BEGIN Data for processing
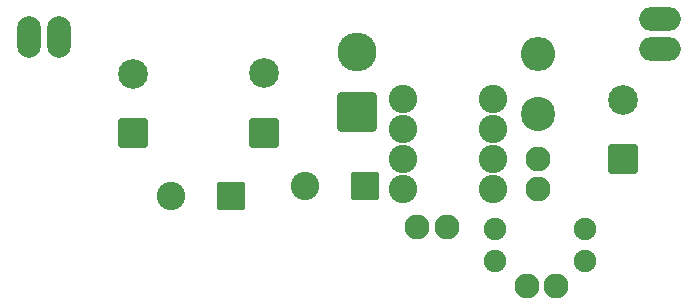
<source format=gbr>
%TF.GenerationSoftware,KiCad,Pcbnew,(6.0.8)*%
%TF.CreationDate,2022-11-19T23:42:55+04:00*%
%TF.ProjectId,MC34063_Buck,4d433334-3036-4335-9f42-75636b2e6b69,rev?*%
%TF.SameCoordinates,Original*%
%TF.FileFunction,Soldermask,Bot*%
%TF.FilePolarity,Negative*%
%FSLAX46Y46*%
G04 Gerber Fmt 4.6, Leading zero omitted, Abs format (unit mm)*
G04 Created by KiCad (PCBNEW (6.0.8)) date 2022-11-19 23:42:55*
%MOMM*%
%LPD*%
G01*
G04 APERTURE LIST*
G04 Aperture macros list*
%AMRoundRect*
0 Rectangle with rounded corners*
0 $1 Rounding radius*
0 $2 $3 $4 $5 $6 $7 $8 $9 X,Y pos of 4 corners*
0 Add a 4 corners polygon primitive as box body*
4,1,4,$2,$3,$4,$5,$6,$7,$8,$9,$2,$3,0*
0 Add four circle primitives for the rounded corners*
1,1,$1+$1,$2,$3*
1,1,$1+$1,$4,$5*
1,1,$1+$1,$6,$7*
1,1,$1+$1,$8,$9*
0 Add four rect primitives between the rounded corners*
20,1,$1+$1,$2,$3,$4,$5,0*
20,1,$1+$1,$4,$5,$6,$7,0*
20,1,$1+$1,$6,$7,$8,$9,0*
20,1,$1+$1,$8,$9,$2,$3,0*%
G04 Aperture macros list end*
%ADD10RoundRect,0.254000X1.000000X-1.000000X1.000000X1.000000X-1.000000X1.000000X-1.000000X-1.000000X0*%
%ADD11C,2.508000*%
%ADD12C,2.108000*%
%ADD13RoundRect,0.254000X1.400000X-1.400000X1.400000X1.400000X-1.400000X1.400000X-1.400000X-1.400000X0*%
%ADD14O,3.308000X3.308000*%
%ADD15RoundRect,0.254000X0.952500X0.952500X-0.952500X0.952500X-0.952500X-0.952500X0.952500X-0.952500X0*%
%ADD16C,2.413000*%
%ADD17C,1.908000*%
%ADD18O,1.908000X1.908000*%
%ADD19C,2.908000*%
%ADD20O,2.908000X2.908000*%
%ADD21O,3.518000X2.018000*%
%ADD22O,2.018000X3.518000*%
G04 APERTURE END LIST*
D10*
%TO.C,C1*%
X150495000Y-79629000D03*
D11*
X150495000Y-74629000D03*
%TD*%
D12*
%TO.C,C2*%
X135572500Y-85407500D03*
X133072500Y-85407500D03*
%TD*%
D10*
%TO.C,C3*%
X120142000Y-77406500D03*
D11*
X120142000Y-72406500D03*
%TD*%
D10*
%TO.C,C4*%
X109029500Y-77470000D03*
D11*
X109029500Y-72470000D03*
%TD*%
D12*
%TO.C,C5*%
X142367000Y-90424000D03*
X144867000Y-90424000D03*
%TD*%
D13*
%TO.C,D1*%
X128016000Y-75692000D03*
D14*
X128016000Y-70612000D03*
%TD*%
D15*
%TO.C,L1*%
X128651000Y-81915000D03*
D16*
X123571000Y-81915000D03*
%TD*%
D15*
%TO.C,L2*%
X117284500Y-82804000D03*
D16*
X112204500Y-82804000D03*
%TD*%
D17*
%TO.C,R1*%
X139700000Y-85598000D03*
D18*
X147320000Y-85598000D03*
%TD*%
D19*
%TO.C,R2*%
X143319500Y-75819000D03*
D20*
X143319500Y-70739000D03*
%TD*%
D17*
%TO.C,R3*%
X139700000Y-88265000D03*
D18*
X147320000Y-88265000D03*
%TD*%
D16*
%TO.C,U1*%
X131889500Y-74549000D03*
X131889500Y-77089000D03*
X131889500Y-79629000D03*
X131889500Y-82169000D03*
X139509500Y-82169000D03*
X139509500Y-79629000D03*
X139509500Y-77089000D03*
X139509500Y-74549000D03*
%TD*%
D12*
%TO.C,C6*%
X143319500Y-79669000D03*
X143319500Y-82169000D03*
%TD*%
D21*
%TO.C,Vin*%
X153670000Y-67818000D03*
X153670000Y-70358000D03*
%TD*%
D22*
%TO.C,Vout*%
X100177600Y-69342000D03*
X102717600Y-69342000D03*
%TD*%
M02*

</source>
END Data for processing
• _What you will do_:
In your copy, exclude the pictures and repeat each entry above exactly.

• _Solution to this task_:
<source format=gbr>
%TF.GenerationSoftware,KiCad,Pcbnew,(6.0.8)*%
%TF.CreationDate,2022-11-19T23:42:55+04:00*%
%TF.ProjectId,MC34063_Buck,4d433334-3036-4335-9f42-75636b2e6b69,rev?*%
%TF.SameCoordinates,Original*%
%TF.FileFunction,Soldermask,Bot*%
%TF.FilePolarity,Negative*%
%FSLAX46Y46*%
G04 Gerber Fmt 4.6, Leading zero omitted, Abs format (unit mm)*
G04 Created by KiCad (PCBNEW (6.0.8)) date 2022-11-19 23:42:55*
%MOMM*%
%LPD*%
G01*
G04 APERTURE LIST*
G04 Aperture macros list*
%AMRoundRect*
0 Rectangle with rounded corners*
0 $1 Rounding radius*
0 $2 $3 $4 $5 $6 $7 $8 $9 X,Y pos of 4 corners*
0 Add a 4 corners polygon primitive as box body*
4,1,4,$2,$3,$4,$5,$6,$7,$8,$9,$2,$3,0*
0 Add four circle primitives for the rounded corners*
1,1,$1+$1,$2,$3*
1,1,$1+$1,$4,$5*
1,1,$1+$1,$6,$7*
1,1,$1+$1,$8,$9*
0 Add four rect primitives between the rounded corners*
20,1,$1+$1,$2,$3,$4,$5,0*
20,1,$1+$1,$4,$5,$6,$7,0*
20,1,$1+$1,$6,$7,$8,$9,0*
20,1,$1+$1,$8,$9,$2,$3,0*%
G04 Aperture macros list end*
%ADD10RoundRect,0.254000X1.000000X-1.000000X1.000000X1.000000X-1.000000X1.000000X-1.000000X-1.000000X0*%
%ADD11C,2.508000*%
%ADD12C,2.108000*%
%ADD13RoundRect,0.254000X1.400000X-1.400000X1.400000X1.400000X-1.400000X1.400000X-1.400000X-1.400000X0*%
%ADD14O,3.308000X3.308000*%
%ADD15RoundRect,0.254000X0.952500X0.952500X-0.952500X0.952500X-0.952500X-0.952500X0.952500X-0.952500X0*%
%ADD16C,2.413000*%
%ADD17C,1.908000*%
%ADD18O,1.908000X1.908000*%
%ADD19C,2.908000*%
%ADD20O,2.908000X2.908000*%
%ADD21O,3.518000X2.018000*%
%ADD22O,2.018000X3.518000*%
G04 APERTURE END LIST*
D10*
%TO.C,C1*%
X150495000Y-79629000D03*
D11*
X150495000Y-74629000D03*
%TD*%
D12*
%TO.C,C2*%
X135572500Y-85407500D03*
X133072500Y-85407500D03*
%TD*%
D10*
%TO.C,C3*%
X120142000Y-77406500D03*
D11*
X120142000Y-72406500D03*
%TD*%
D10*
%TO.C,C4*%
X109029500Y-77470000D03*
D11*
X109029500Y-72470000D03*
%TD*%
D12*
%TO.C,C5*%
X142367000Y-90424000D03*
X144867000Y-90424000D03*
%TD*%
D13*
%TO.C,D1*%
X128016000Y-75692000D03*
D14*
X128016000Y-70612000D03*
%TD*%
D15*
%TO.C,L1*%
X128651000Y-81915000D03*
D16*
X123571000Y-81915000D03*
%TD*%
D15*
%TO.C,L2*%
X117284500Y-82804000D03*
D16*
X112204500Y-82804000D03*
%TD*%
D17*
%TO.C,R1*%
X139700000Y-85598000D03*
D18*
X147320000Y-85598000D03*
%TD*%
D19*
%TO.C,R2*%
X143319500Y-75819000D03*
D20*
X143319500Y-70739000D03*
%TD*%
D17*
%TO.C,R3*%
X139700000Y-88265000D03*
D18*
X147320000Y-88265000D03*
%TD*%
D16*
%TO.C,U1*%
X131889500Y-74549000D03*
X131889500Y-77089000D03*
X131889500Y-79629000D03*
X131889500Y-82169000D03*
X139509500Y-82169000D03*
X139509500Y-79629000D03*
X139509500Y-77089000D03*
X139509500Y-74549000D03*
%TD*%
D12*
%TO.C,C6*%
X143319500Y-79669000D03*
X143319500Y-82169000D03*
%TD*%
D21*
%TO.C,Vin*%
X153670000Y-67818000D03*
X153670000Y-70358000D03*
%TD*%
D22*
%TO.C,Vout*%
X100177600Y-69342000D03*
X102717600Y-69342000D03*
%TD*%
M02*

</source>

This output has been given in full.